-- Page excerpt follows --
Claims
- 1. An electroacoustical transducing system for exchanging pressure wave energy with a medium that propagates pressure waves in the audio frequency range comprising,
- an electroacoustical transducer having a vibratile surface,
- at least one low-loss pressure wave waveguide,
- said waveguide having one end adjacent to said vibratile surface and the other end adjacent to said medium, and
- at least one acoustic immittance element imposed in the length of said waveguide dimensioned and positioned to alter the transfer characteristic of said waveguide between said vibratile surface and said medium at said other end,
- wherein said acoustic immittance element is positioned and dimensioned to reduce audible noise and alter the frequency response of said system while allowing said pressure wave waveguide to more efficiently transfer electroacoustical energy between said electroacoustical transducer and said medium as a result of being characterized by a waveguide impedance and effective length that reduces impedance mismatch between said vibratile surface and said medium,
- wherein said effective length corresponds substantially to a quarter wavelength at the lowest frequency of pressure wave energy to be transmitted between said medium and said vibratile surface.
- 2. An electroacoustical transducing system for reproducing sound in the audio frequency range in accordance with claim 1 characterized by a low bass cutoff frequency and further comprising,
- equalization circuitry having an input for receiving a signal having spectral components within the audio frequency range and coupled to said electroacoustical transducer for sharply reducing the system response below said cutoff frequency.
- 3. An electroacoustical transducing system in accordance with claim 1 wherein said electroacoustical transducer is a loudspeaker driver having a diaphragm comprising said vibratile surface.
- 4. An electroacoustical transducing system in accordance with claim 1 wherein said acoustic immittance element comprises structure that alters at least one of pressure and velocity in said waveguide where said immittance element is located.
-- Page excerpt concluded --
(Requirement A): According to the patent claims, what does the effective length of the waveguide substantially correspond to?
(Requirement B): In the patent claims, shorten the paragraph beginning "wherein said acoustic immittance element is positioned" into a brief bulleted list that keeps its main facts.
(Requirement C): From the patent claims, repeat everything from "- 2. An electroacoustical" down to "comprising said vibratile surface.".
-- Exercise data follows --
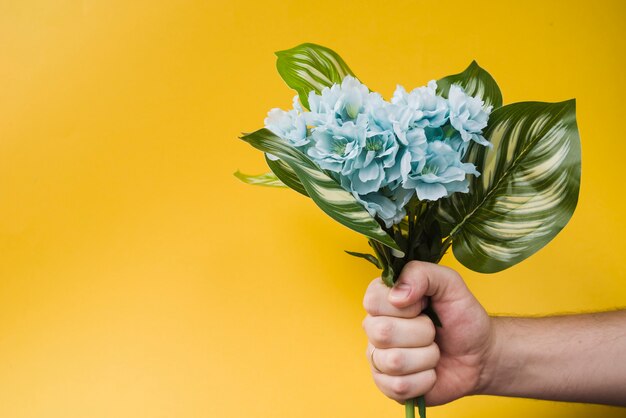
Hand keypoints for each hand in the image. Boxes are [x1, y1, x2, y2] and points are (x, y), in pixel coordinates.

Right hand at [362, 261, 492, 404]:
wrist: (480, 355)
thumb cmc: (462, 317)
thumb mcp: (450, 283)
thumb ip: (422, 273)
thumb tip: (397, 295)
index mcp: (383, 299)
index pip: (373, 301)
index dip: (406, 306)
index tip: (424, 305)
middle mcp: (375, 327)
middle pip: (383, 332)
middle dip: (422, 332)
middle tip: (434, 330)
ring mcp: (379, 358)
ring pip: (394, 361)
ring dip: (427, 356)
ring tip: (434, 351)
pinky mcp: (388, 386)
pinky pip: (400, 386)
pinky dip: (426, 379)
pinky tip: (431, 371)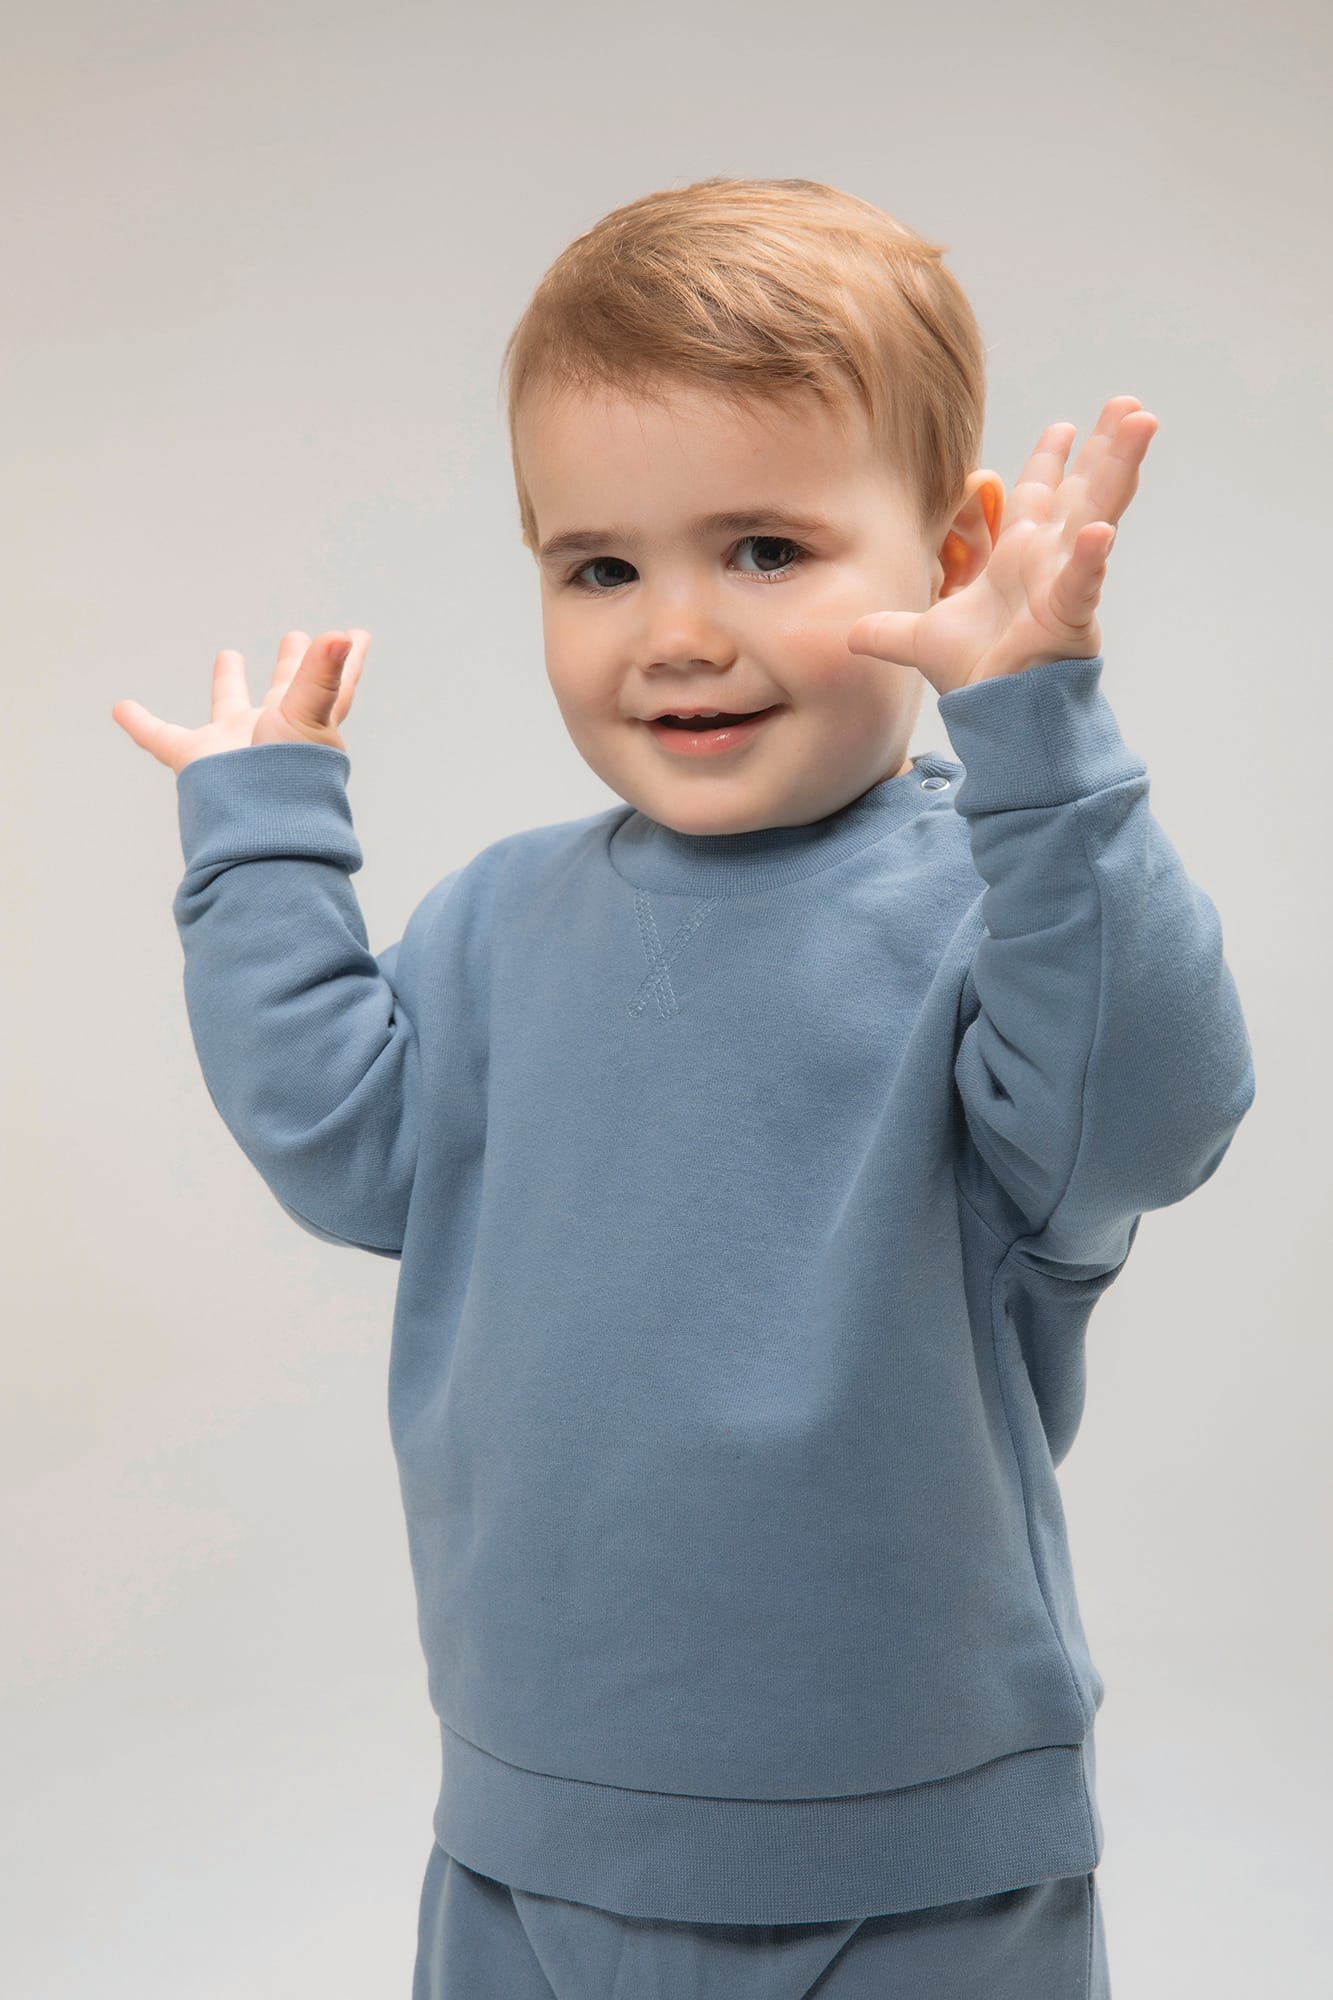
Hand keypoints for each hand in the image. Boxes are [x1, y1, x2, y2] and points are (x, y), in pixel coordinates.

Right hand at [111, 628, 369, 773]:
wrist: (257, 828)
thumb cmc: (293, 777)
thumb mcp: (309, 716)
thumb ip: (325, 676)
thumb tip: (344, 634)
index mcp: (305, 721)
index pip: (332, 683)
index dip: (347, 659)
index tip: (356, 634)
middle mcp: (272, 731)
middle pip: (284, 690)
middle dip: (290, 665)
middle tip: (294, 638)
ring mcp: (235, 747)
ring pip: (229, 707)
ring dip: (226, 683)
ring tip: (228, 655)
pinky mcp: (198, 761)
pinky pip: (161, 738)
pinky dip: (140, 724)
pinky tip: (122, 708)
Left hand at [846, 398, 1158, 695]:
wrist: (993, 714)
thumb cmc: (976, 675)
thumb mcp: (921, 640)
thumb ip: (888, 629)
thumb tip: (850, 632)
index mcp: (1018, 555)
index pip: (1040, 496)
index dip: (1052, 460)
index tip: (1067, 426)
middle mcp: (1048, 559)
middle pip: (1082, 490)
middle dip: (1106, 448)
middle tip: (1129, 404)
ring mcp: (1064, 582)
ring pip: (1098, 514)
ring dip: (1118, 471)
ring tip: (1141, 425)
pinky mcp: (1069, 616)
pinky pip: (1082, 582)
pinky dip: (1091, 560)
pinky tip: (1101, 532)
-- Exercise data concluded --
-- Exercise data follows --
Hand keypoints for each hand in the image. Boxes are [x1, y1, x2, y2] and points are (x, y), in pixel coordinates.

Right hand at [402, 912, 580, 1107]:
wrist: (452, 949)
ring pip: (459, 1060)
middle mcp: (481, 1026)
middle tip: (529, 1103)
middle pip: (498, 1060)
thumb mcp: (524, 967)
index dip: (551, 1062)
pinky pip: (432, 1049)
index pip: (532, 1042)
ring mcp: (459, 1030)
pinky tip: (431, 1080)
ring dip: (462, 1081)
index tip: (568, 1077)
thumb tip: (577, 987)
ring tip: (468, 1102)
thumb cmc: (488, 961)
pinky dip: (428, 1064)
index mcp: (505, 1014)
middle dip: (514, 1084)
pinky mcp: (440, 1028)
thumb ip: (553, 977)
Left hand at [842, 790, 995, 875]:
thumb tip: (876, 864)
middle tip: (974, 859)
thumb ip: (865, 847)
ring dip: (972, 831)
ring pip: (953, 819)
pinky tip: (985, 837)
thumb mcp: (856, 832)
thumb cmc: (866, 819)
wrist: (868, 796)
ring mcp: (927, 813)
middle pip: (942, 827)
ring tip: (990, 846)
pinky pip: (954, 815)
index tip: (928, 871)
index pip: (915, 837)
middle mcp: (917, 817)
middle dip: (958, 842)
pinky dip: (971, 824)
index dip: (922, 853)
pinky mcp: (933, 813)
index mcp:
-- Exercise data concluded --
-- Exercise data follows --
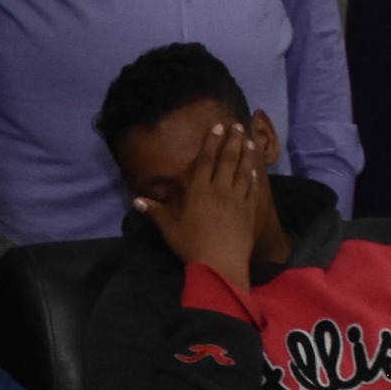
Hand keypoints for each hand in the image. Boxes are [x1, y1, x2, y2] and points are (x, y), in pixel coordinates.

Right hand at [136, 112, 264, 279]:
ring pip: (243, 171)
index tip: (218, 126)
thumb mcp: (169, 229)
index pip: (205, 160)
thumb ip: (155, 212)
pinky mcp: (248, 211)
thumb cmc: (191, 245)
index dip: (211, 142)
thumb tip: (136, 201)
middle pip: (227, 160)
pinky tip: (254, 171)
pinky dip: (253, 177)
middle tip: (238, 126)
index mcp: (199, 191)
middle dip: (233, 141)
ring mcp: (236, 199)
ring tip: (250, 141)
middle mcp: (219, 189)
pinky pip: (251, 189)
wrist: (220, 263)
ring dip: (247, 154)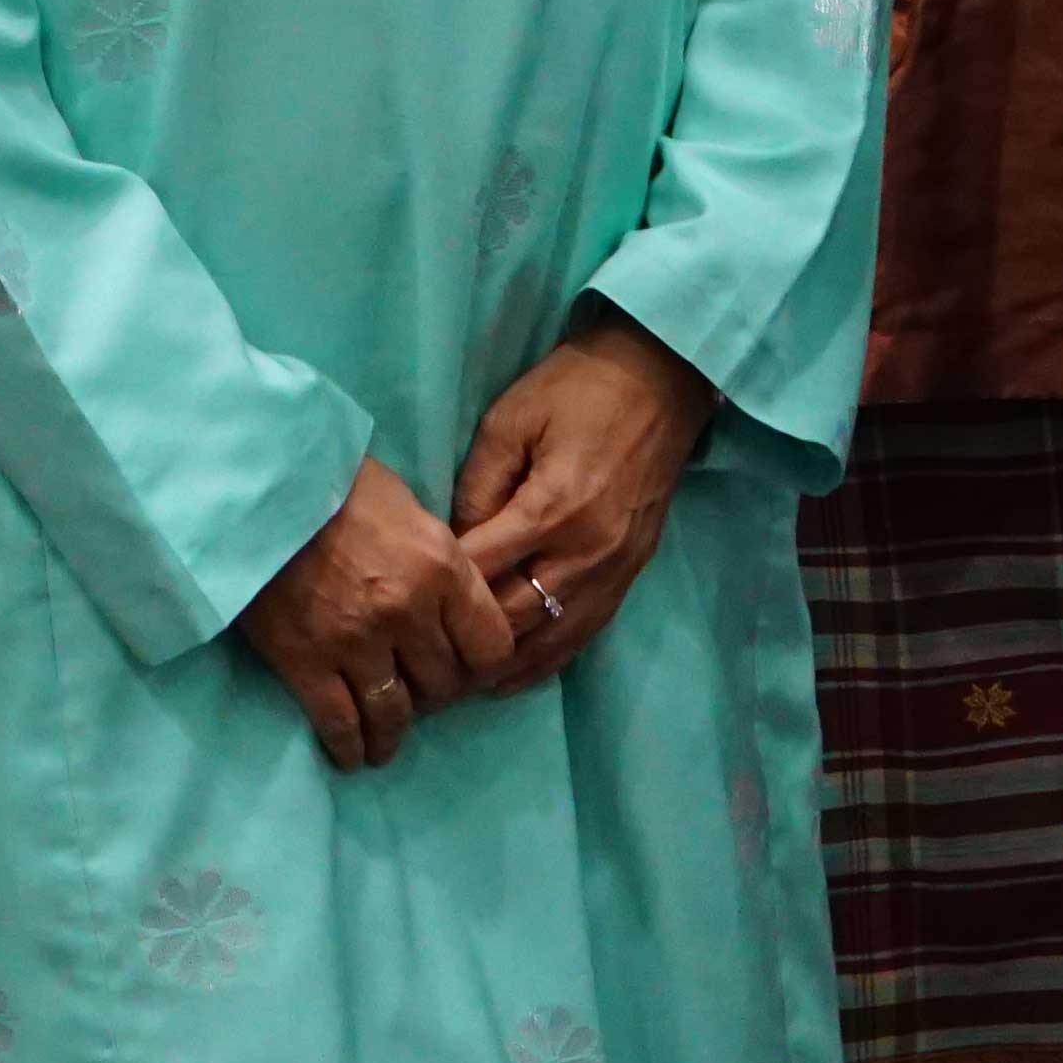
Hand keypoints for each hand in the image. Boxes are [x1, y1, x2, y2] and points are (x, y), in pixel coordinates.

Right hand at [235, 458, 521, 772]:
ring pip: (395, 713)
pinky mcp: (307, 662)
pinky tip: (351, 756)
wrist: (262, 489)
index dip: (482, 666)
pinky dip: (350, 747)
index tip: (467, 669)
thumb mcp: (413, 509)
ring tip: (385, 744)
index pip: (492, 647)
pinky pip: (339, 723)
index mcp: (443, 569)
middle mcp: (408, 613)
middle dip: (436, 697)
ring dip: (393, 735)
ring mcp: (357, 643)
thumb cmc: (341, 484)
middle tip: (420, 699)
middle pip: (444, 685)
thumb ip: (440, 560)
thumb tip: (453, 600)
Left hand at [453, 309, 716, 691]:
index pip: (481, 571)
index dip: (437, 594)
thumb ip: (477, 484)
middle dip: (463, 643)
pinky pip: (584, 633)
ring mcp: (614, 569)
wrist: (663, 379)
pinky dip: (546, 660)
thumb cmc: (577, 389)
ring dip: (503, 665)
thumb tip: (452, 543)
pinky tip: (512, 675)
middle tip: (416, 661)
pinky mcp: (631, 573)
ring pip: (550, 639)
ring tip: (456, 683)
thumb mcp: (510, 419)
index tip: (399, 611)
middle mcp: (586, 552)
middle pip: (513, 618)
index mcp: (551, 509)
-- Exercise data concluded --
(Answer space A): It corresponds substantially to a quarter wavelength at the lowest frequency of pressure wave energy to be transmitted between the medium and the vibratile surface.

(Answer space B):
- The acoustic immittance element is positioned and dimensioned to reduce audible noise and alter the system's frequency response.
- It allows the waveguide to transfer electroacoustical energy more efficiently between the transducer and the medium.
- This results from a waveguide impedance and effective length that reduce impedance mismatch between the vibratile surface and the medium.

(Answer space C):
- 2. An electroacoustical transducing system for reproducing sound in the audio frequency range in accordance with claim 1 characterized by a low bass cutoff frequency and further comprising,
- equalization circuitry having an input for receiving a signal having spectral components within the audio frequency range and coupled to said electroacoustical transducer for sharply reducing the system response below said cutoff frequency.
- 3. An electroacoustical transducing system in accordance with claim 1 wherein said electroacoustical transducer is a loudspeaker driver having a diaphragm comprising said vibratile surface.